Still, for me the replay value wasn't influenced as much by the gameplay and choices as it was by the hilarious narration. As I mentioned earlier you’re adventure comes with its own narration. This begins as a way to help guide Stanley on his way to discover what’s amiss with his empty office, but it quickly morphs into a hilarious sort of dialogue between your actions and the often snarky narrator, voiced brilliantly by Kevan Brighting. It’s not often that the true star of the game is the narration, but this is the case with The Stanley Parable. I found myself on numerous occasions laughing out loud and grinning like an imbecile because of the narration. And the best part of all this is that your actions can have a huge impact on what the narrator says and when. Without giving too much away, I’ll say this: just because you did something once before in an earlier playthrough doesn't mean that the narrator’s response will be the same every time. Talk about a deep script!

Lastly, if you've heard anything about The Stanley Parable it’s likely about the various endings the game has. There’s a reason why such a big deal is made about the game’s multiple endings. Sure they add to the high replay value of the game, but it’s the uniqueness of the endings that makes them something to write home about. There are some endings that follow along with the universe you’re introduced to from the start and play into the story of Stanley and his company. But once you experience those few “simple” endings, you’ll want to find the purely absurd, sometimes depressing, but almost always hilarious endings that will keep you playing for hours just to see if you can discover a new one this time around. I won’t spoil any of them for you, and it’s easy enough to find them all with a simple Google or YouTube search, but I highly recommend you spend the first hour or two exploring on your own without any guides, as the game was intended to be played. Trust me, you won’t be disappointed.

TSP may or may not have a rankings system.

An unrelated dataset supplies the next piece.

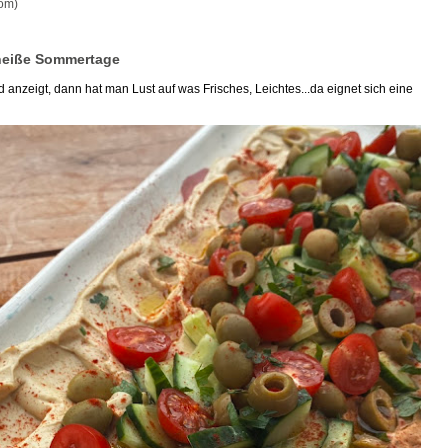
om)
heiße Sommertage
anzeigt, dann hat man Lust auf was Frisches, Leichtes...da eignet sich eine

While speaking with a friend the other day, he stated that The Stanley Parable isn't for everyone, and he was glad that the game’s humor spoke to him so he could enjoy the ride. This is essentially what the game’s enjoyability boils down to – if you love the dark, snarky, and sometimes bizarre situations and narration you’ll experience in the game, then you’ll love it. Still, some people will simply not enjoy the game for one reason or another (a friend of mine played it and just found it too strange and kept “expecting something to happen”) and that’s okay. The Stanley Parable is still worth your time and money, because it’s a unique game that doesn't come along very often, and should be experienced just for the sake of curiosity. Just remember – you can’t always trust that voice in your head, no matter how funny it may be.